━━━ Passage provided ━━━

The Moscow Russian Winter Festival takes place in Izmailovo Park, where visitors can enjoy troika
rides and hear folk music performances. It takes place on the last week of December and the first week of January.
It is possible to experience Winter Festival activities elsewhere in Moscow, like ice sculpting on Red Square and snowman-building on Arbat Street.
December Nights Festival MoscowDuring the latter half of December and the first couple of weeks of January, the Moscow classical music scene is at its winter height. Both local and international musicians perform during the December Nights Festival in Moscow.
New Year's Celebrations in Moscow
Head to Red Square to join the throngs of celebrants ringing in the new year with the chime of the Kremlin clock tower, which is Moscow's version of watching the ball drop in New York City. Dress warmly, though, because if you think it's cold by day, Moscow at midnight on January 1 takes bravery and and a good pair of warm boots.
Read more about the Russian New Year
Orthodox Christmas falls on December 7, and both the 6th and 7th of December are religious days for Othodox believers. Christmas masses are held in churches throughout the city, but the mass held at the Kremlin is one of the most popular.
Russian Christmastide takes place between January 7 and January 19th. It is closely associated with fortune telling, caroling, and other traditions. On Epiphany, January 19th, taking a swim in icy river water is a tradition for some.
Maslenitsa, a festival leftover from Pagan times, nevertheless corresponds with the Orthodox celebrations of Lent and Easter. This winter festival ushers out the cold weather and welcomes spring with traditional food (like blini, or Russian pancakes, that symbolize the sun), games, performances, and of course plenty of gut-warming vodka.

━━━ Entries provided ━━━

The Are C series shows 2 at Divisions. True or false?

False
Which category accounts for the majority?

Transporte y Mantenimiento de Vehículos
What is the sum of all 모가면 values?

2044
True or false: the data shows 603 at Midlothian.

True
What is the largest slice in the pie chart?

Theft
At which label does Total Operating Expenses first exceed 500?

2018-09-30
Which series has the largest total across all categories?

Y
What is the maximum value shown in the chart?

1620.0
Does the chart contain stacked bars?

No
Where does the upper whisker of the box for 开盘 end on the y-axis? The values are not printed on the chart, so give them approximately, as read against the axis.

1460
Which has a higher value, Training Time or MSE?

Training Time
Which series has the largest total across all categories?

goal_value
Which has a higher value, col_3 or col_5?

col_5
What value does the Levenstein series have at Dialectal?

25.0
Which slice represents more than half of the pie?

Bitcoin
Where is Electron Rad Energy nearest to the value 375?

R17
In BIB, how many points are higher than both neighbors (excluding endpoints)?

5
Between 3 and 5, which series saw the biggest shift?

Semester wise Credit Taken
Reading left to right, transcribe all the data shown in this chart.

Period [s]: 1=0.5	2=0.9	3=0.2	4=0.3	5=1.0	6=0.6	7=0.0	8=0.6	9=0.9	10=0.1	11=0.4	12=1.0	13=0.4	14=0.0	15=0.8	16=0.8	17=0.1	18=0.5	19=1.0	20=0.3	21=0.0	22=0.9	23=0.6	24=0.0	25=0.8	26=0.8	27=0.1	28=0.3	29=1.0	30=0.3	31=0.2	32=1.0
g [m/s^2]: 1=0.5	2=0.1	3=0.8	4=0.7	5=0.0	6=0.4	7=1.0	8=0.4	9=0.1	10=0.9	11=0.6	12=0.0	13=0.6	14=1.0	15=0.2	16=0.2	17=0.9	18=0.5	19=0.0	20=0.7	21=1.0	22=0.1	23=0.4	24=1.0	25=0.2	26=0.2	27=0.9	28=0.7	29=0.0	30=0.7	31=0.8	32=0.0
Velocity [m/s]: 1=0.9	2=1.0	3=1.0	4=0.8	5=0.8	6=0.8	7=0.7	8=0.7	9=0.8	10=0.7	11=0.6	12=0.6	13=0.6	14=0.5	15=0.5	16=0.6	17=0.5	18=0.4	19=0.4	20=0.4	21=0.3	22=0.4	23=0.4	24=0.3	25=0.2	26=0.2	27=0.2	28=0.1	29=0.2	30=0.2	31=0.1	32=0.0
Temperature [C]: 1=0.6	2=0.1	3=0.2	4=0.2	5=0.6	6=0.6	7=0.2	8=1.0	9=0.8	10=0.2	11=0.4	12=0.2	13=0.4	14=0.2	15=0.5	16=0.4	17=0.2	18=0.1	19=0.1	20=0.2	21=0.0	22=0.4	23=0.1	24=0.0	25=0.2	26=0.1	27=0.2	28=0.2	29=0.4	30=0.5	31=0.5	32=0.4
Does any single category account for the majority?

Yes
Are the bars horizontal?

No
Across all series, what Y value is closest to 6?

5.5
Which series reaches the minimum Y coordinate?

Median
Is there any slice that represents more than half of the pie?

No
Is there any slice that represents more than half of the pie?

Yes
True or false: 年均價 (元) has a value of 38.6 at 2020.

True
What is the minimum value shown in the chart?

━━━

** What you will do **
a: In the passage on Moscow's winter events, in which park is the Moscow Russian Winter Festival held?
b: List every specific place in Moscow that the passage on Moscow's winter events names.

** Task-by-task answers **
a: Izmailovo Park.

b: Izmailovo Park, Red Square, Arbat Street, the Kremlin